Overview

Effect of Exenatide on 24h-UAER in Patients With Diabetic Nephropathy

Status:
Completed

Trial end date:
2019-12-30

Target enrollment:
0

Participant gender:
All

Summary

This is a multi-center, randomized, parallel study to evaluate effect of exenatide on 24h-UAER in patients with diabetic nephropathy. Screening will be made to select eligible participants before intervention. The trial will include 2-week run-in period of stable doses of glargine plus lispro insulin and 24-week treatment period. After the run-in period, patients were randomly assigned to one of two groups for antihyperglycaemic therapies for a total of 24-weeks: glargine plus exenatide and continued glargine plus lispro insulin. The treatment of exenatide will be initiated by 5ug bid, and uptitrated to 10 ug bid after 4 weeks and then maintained at 10ug bid until the completion of the study. Lispro insulin will be initially treated according to the insulin dosage of previous antihyperglycaemic therapies, and further titrated up at 4-week intervals until to reach the target fasting blood glucose (FPG).

Phase:

Phase 4

Accepts Healthy Volunteers?

Accepts Healthy Volunteers

Details

Lead Sponsor:

Nanfang Hospital of Southern Medical University

Treatments:

Exenatide
Insulin Lispro

Criteria

Inclusion Criteria:

1. Provision of informed consent prior to any study specific procedures.

2. Diagnosed with type 2 diabetes with HbA1c ≥ 7.0% and ≤ 11.0% at screening (the result
is valid for seven days).

3. Men and women (non-pregnant and using a medically approved birth-control method) aged
from 18 to 80 at screening.

4. Body mass index (BMI) ≥18 and ≤35 kg/m2.

5. Blood Pressure (BP) ≥ 90/60mmHg and ≤160/100mmHg.

6.24h urinary albumin excretion rate (UAE) >0.3g/24h after 3 months treatment with several
hypoglycemic agents (sulphonylureas, metformin, AG-inhibitor, meglitinides or insulin),
ACEI/ARB and salt restriction(the result is valid for seven days).
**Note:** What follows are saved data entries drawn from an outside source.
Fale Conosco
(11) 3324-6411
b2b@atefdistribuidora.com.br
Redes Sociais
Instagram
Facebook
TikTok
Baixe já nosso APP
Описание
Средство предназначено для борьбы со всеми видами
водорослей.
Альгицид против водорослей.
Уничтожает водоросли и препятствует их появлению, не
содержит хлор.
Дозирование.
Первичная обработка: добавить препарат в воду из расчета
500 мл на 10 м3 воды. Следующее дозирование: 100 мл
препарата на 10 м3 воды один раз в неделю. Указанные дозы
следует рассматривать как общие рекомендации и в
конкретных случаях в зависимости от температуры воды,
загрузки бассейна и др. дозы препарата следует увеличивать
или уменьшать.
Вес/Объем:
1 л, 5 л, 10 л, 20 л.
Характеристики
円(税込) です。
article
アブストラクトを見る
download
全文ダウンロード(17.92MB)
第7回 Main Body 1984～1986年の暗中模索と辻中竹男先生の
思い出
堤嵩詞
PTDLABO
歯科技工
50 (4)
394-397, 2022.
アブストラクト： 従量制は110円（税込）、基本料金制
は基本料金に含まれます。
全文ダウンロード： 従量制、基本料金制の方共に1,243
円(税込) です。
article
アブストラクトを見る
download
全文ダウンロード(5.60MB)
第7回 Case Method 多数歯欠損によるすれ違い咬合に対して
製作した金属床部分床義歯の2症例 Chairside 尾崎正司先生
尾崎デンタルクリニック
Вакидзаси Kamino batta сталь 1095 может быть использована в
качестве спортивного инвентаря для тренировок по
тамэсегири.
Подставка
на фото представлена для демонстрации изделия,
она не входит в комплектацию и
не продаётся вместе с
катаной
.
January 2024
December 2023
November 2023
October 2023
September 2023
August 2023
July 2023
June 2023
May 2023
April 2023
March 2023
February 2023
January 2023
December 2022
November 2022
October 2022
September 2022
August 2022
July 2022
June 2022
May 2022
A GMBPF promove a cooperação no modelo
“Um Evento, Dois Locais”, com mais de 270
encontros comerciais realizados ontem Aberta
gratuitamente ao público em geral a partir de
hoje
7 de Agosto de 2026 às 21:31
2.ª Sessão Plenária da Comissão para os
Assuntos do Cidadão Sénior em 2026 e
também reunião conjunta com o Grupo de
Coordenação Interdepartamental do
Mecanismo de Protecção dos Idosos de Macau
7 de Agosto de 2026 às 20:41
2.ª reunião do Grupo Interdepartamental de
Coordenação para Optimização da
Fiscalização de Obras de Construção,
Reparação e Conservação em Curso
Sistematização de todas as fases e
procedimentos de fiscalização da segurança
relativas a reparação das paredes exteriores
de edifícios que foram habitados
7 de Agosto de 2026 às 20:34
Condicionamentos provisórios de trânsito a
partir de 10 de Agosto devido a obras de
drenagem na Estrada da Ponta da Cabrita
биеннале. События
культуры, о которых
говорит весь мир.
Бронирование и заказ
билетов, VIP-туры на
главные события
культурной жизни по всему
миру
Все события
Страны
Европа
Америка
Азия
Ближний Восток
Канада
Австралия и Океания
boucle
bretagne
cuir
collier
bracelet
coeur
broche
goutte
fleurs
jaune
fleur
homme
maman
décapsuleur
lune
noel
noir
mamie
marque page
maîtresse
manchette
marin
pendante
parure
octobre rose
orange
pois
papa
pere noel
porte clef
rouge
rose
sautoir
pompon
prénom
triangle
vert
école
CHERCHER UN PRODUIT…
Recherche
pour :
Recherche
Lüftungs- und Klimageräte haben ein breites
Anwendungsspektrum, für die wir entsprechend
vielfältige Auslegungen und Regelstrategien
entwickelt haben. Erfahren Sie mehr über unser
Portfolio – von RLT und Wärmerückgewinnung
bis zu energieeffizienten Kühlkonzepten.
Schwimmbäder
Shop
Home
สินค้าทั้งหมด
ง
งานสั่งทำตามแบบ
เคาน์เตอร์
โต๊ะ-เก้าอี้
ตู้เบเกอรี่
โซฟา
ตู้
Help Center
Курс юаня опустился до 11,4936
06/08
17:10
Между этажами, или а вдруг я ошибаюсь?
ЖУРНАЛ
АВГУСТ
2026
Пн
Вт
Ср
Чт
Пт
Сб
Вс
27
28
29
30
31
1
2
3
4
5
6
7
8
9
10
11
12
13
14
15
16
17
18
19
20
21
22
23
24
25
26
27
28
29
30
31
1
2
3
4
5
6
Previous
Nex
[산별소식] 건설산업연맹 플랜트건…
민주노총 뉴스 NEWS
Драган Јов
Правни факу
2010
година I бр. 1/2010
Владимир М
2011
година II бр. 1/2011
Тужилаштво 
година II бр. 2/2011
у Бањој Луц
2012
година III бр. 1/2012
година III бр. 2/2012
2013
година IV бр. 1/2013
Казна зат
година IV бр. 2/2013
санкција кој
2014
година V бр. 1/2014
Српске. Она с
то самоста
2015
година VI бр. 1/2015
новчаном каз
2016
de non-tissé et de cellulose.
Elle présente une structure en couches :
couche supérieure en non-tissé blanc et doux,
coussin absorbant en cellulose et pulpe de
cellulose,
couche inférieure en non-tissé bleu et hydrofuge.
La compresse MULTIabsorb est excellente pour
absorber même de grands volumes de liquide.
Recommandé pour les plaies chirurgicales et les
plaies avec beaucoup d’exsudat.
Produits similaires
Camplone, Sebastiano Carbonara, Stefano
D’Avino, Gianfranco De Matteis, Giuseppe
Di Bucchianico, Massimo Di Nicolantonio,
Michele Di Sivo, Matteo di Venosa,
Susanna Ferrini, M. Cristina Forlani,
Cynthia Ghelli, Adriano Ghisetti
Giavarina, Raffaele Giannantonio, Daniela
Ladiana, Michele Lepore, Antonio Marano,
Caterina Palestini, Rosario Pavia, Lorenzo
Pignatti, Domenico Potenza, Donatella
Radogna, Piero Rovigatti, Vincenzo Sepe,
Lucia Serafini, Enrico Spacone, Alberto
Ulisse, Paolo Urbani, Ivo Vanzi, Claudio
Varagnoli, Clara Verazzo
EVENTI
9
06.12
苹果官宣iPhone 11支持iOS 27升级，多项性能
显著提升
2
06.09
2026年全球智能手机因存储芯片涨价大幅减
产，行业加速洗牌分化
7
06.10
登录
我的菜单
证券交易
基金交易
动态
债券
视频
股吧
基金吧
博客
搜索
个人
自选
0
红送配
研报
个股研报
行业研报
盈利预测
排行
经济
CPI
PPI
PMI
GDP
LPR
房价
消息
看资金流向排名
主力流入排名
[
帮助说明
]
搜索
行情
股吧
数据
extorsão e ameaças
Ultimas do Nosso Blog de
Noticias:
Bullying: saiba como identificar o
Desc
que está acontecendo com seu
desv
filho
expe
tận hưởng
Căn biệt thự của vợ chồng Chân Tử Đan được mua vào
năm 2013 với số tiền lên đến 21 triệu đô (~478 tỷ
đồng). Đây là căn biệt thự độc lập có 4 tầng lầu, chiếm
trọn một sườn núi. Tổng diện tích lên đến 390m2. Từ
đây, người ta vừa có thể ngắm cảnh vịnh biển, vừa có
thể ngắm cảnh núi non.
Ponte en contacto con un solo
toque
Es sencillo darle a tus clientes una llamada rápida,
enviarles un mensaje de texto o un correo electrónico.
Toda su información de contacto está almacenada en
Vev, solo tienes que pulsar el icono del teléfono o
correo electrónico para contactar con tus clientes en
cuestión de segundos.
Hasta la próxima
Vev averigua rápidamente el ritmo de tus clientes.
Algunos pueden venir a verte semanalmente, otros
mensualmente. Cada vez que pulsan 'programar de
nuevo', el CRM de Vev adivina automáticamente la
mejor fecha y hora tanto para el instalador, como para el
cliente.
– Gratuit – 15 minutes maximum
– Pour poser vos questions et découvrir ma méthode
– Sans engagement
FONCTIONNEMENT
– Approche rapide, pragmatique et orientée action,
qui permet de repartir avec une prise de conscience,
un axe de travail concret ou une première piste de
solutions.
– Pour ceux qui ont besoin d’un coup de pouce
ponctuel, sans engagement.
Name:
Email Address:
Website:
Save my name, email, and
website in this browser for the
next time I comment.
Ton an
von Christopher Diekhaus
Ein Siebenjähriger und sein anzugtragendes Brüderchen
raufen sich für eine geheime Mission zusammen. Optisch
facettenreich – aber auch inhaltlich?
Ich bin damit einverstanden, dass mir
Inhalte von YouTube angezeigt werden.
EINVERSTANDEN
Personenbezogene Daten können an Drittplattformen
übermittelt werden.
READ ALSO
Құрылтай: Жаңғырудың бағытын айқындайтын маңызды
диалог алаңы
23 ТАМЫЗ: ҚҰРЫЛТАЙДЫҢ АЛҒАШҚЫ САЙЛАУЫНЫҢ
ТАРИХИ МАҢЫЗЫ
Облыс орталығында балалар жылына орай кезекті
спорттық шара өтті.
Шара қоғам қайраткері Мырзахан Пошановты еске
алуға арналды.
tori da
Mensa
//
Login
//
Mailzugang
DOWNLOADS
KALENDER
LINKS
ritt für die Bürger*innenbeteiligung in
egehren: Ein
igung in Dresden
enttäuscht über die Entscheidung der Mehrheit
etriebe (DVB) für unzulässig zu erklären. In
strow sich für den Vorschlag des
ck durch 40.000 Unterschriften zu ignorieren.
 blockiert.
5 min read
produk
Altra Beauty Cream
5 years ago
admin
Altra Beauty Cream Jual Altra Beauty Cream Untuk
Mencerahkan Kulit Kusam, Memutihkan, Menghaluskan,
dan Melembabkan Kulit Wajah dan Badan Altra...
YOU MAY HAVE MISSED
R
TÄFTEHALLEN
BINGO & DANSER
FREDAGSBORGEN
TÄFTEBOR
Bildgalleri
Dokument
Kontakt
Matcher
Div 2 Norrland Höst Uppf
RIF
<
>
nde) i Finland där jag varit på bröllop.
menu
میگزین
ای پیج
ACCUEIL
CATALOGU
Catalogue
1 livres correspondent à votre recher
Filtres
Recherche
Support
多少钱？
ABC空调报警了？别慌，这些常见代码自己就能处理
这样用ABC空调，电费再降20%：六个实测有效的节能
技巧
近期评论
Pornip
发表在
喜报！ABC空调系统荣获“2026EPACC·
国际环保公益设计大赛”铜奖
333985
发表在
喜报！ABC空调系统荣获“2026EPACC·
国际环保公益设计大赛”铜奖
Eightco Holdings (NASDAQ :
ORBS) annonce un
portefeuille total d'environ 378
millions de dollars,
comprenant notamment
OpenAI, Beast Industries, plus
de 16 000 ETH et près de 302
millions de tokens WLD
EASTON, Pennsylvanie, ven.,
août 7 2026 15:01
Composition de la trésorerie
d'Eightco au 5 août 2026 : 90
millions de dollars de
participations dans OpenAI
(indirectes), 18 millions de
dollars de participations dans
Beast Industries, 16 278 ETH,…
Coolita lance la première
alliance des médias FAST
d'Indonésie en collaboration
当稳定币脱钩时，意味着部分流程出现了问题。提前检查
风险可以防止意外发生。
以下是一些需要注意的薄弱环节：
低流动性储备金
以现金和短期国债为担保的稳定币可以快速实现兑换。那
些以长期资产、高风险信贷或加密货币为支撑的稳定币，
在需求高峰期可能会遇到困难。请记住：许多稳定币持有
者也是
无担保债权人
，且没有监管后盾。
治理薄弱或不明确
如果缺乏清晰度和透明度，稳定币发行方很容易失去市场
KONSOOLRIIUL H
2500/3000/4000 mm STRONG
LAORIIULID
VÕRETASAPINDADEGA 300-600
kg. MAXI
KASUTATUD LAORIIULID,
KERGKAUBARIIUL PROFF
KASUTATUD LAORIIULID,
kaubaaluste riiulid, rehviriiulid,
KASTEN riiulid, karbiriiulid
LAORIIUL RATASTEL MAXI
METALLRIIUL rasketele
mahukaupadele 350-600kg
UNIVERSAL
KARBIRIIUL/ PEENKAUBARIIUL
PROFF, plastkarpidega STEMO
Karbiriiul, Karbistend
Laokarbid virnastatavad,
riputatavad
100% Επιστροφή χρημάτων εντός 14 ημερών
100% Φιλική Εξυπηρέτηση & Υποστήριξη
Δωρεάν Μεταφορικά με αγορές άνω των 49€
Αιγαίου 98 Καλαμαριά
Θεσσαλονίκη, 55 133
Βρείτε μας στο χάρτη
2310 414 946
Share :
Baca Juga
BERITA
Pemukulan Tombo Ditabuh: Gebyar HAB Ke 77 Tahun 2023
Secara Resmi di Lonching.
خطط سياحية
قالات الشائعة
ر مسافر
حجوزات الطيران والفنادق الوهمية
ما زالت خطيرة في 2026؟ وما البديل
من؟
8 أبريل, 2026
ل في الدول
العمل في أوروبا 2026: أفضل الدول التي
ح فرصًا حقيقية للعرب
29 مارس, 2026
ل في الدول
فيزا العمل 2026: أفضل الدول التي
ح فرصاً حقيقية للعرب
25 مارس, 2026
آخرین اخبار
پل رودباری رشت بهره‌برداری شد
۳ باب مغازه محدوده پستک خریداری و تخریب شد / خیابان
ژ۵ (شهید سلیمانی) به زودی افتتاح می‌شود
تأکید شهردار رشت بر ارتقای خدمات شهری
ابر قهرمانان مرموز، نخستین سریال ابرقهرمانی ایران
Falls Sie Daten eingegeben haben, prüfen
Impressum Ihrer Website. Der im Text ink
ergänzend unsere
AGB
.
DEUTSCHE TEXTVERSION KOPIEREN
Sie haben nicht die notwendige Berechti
7.eGFR >30ml/min(the result is valid for seven days).

Exclusion Criteria:

1．Women who are pregnant, intending to become pregnant during the study period, currently
lactating females, or women of child-bearing potential not using highly effective,
medically approved birth control methods.

2. Diagnosis or history of:

1. Type 1 diabetes mellitus, diabetes resulting from pancreatic injury or secondary forms
of diabetes, eg, acromegaly or Cushing's syndrome.

2. Acute metabolic diabetic complications such as ketoacidosis or hyperosmolar coma
within the past 6 months.

3. Previous treatment with any Thiazolidinediones (TZDs), dipeptidyl peptidase-4
(DPP4) inhibitor or GLP-1 receptor agonists within the past 3 months.

4. History of hypersensitivity reaction (e.g., anaphylaxis, angioedema, exfoliative
skin conditions) to exenatide.

5. Blood amylase and/or lipase > 2 times the upper limit of the normal (ULN)
laboratory range.

6. Hyperkalemia (K+>5.5mmol/L).

7. eGFR <30ml/min/1.73m2.

8. Patients without diabetic retinopathy.

9. Triglycerides (fasting) > 4.5 mmol/L (400 mg/dL) at screening or within 4 weeks
prior to screening (by local laboratory).

10. Patients with clinically apparent liver disease characterized by ALT or AST > 3ULN
confirmed on two consecutive measurements (by local laboratory) within 4 weeks prior
to screening period.

11. Significant cardiovascular history within the past 3 months prior to screening
defined as: myocardial infarction, coronary angioplasty or bypass graft(s), valvular
disease or repair, unstable angina pectoris, transient ischemic attack, or
cerebrovascular accident.

12. Congestive heart failure defined as New York Heart Association (NYHA) class III or
IV.

13. History of chronic pancreatitis or idiopathic acute pancreatitis.

14. History of medullary thyroid carcinoma.